Hope has been on my mind a lot. I have a client who has been talking to me about his hopes in the last couple of weeks. First, he told me that he viewed himself as a “scumbag.” Through deconstruction, we discovered that this self-description derived from taken-for-granted ideas that “all potheads are scumbags.” The more we deconstructed this, my client began to realize that he actually views himself as “unique and different.” This idea helped him understand aspects of himself which he had disconnected from for a long time such as empathy, compassion, and hope. This discovery became more powerful as he shared examples that proved these traits and identities. We began to focus our conversations on hope. This is what I love about Narrative therapy. People see me because of a problem-story and can walk out looking at their lives and identities differently after just one therapeutic conversation.
Discussing hope with this client has made me think a lot about the hope that I bring into my therapeutic work. I am certain that I started using Narrative ideas because of this hope and I have continued to bring it into the room every time I meet with a person for therapy. Having this knowledge is not enough; I have been wanting to know exactly how I became so hopeful in my work.
I want to believe that this began when I was a child. I grew up with a sense of failure and many negative stories about myself which had been constructed by others. At the same time, I was always hopeful about what I could accomplish. I remember always thinking “I have a mission in life.” Maybe this phrase came from conversations with my grandmother who often encouraged me to see myself from her eyes. I know that my grandmother has and continues to play a pivotal role in my work as a therapist. I wonder if this hope I bring into my sessions is primarily related to her and her teachings.
I recall that when I started reading about Narrative ideas, I came across an article on re-membering conversations. This concept resonated so much with me. I moved to the US at the age of 14, leaving behind family members who raised me together. I had detached from my childhood memories and the nostalgia that accompanied these because it was too painful. It was a lot easier to go on with life and focus on the future. Re-membering is an idea that made me realize how much I was missing out by avoiding childhood memories and significant people in my life. I remember saying hello again to those living and non-living people from my childhood and yes, I experienced pain, but I also experienced gratitude and empowerment. This is most likely when I reconnected with hope and when this hope became such an important part of my training and preparation as a therapist.

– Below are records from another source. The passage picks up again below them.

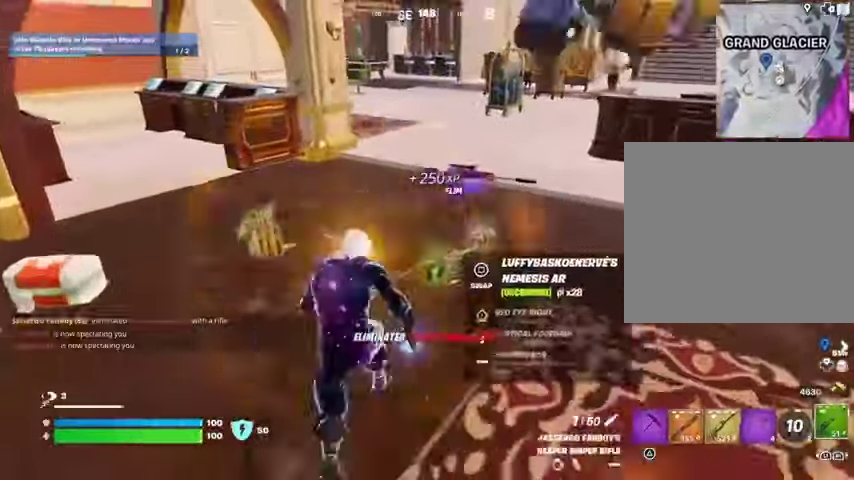
{"buttons": [], "left_stick": "right", "right_stick": "left", "events": [[67, "right_stick", "up"], [133, "right_stick", "center"], [233, "SQUARE", "down"], [300, "SQUARE", "up"], [333, "right_stick", "left"], [433, "left_stick", "right"]]}
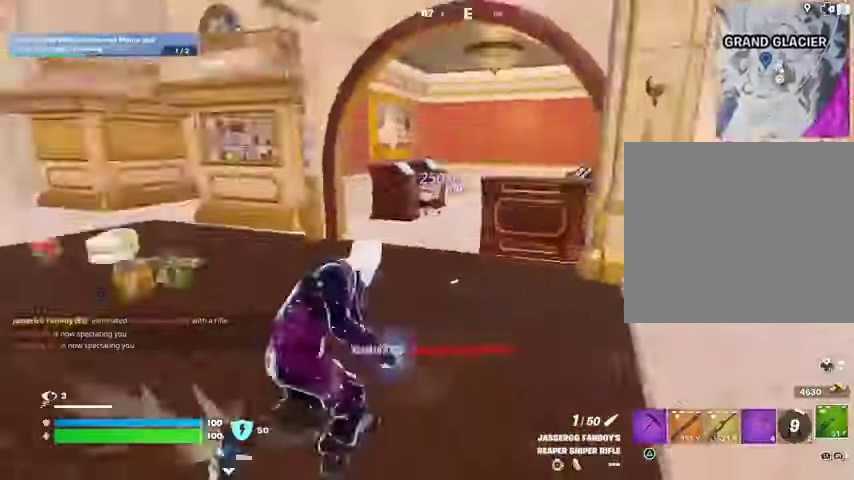
{"buttons": [], "left_stick": "left", "right_stick": "center", "events": [[33, "left_stick", "down-right"], [167, "left_stick", "down-left"], [233, "left_stick", "left"], [267, "right_stick", "center"]]}
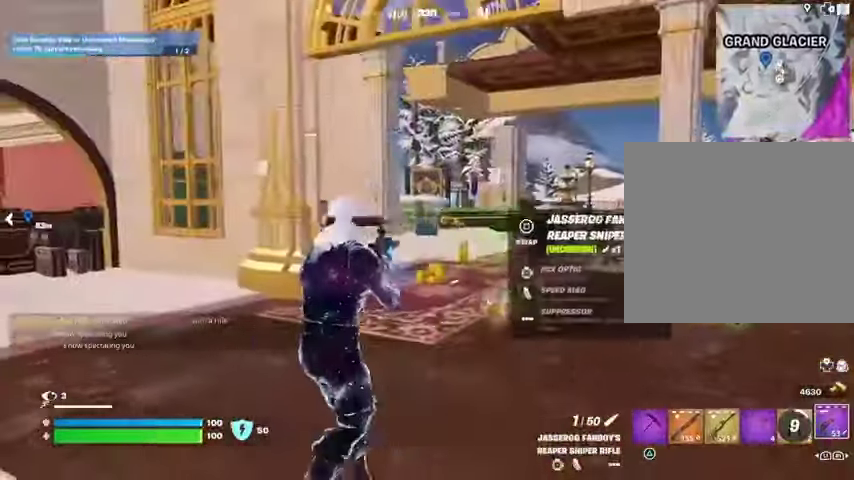
{"buttons": ["L2"], "left_stick": "up", "right_stick": "center", "events": [[133, "L2", "down"], [133, "left_stick", "up-left"], [400, "left_stick", "up"]]}
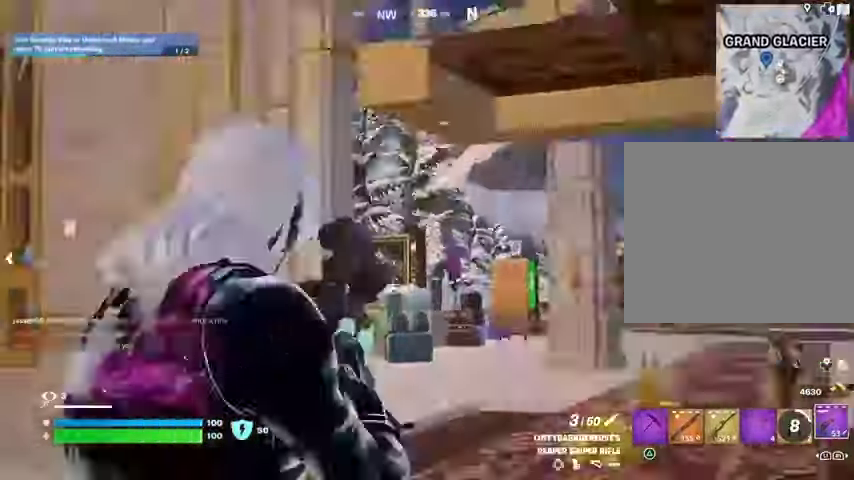
{"buttons": ["L3"], "left_stick": "up-right", "right_stick": "down-left", "events": [[400, "L2", "up"], [433, "L3", "down"], [433, "left_stick", "up-right"], [467, "right_stick", "down-left"]]}
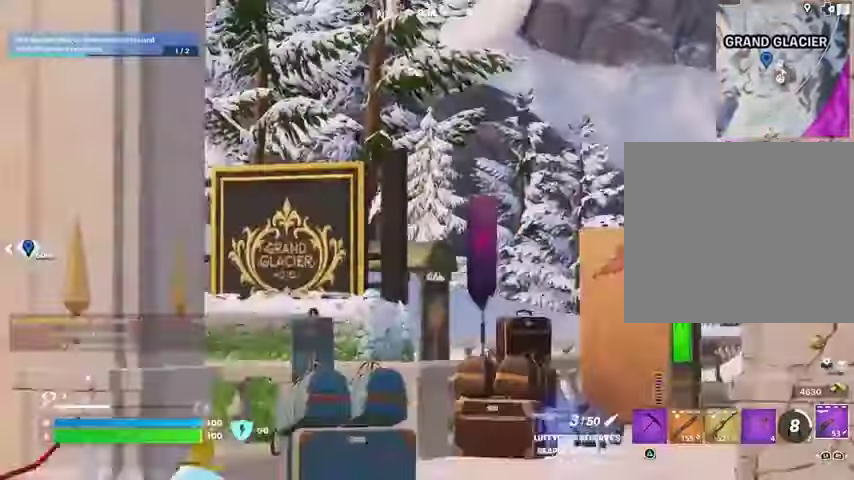
{"buttons": [], "left_stick": "right", "right_stick": "left", "events": [[33, "L3", "up"], [167, "right_stick", "center"], [500, "left_stick", "right"], [500, "right_stick", "left"]]}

Around this time, I experienced many challenges in my life, mainly loss – loss of friendships, loss of conviction, loss of emotions, but I didn’t lose hope. This hope not only kept me going, but it truly became a companion. I could have easily allowed sadness and loss to become my closest allies, but instead, I felt more comfortable with hope. The level of comfort was similar to the one I felt when my grandmother had conversations with me about the good she saw in me. As I’m writing this I am beginning to realize that my grandmother actually lives within this hope and I carry it with me in my work because I want my clients to feel the way I felt when my grandmother told me everything would be Ok. My grandmother presented a different identity as well as many possibilities. She lessened the intensity of the negative stories I believed about myself by helping me see alternative stories. This gave me hope that I didn’t have to fit the negative stories or identities, and reassurance that I could act in accordance with the alternative stories. Because of this, I have been able to create my own stories for the future and try to be happy.
I hope my clients can get something out of their sessions with me. I hope that I can effectively guide them to take on a path that is more consistent with their true values and identities. I hope that my clients can see the ways in which society or culture can convince them about not being good enough. I hope my clients can see how harmful societal messages can negatively influence their lives. Narrative ideas have done so much for me as a person and therapist and I hope I can use them to help clients in the most effective way.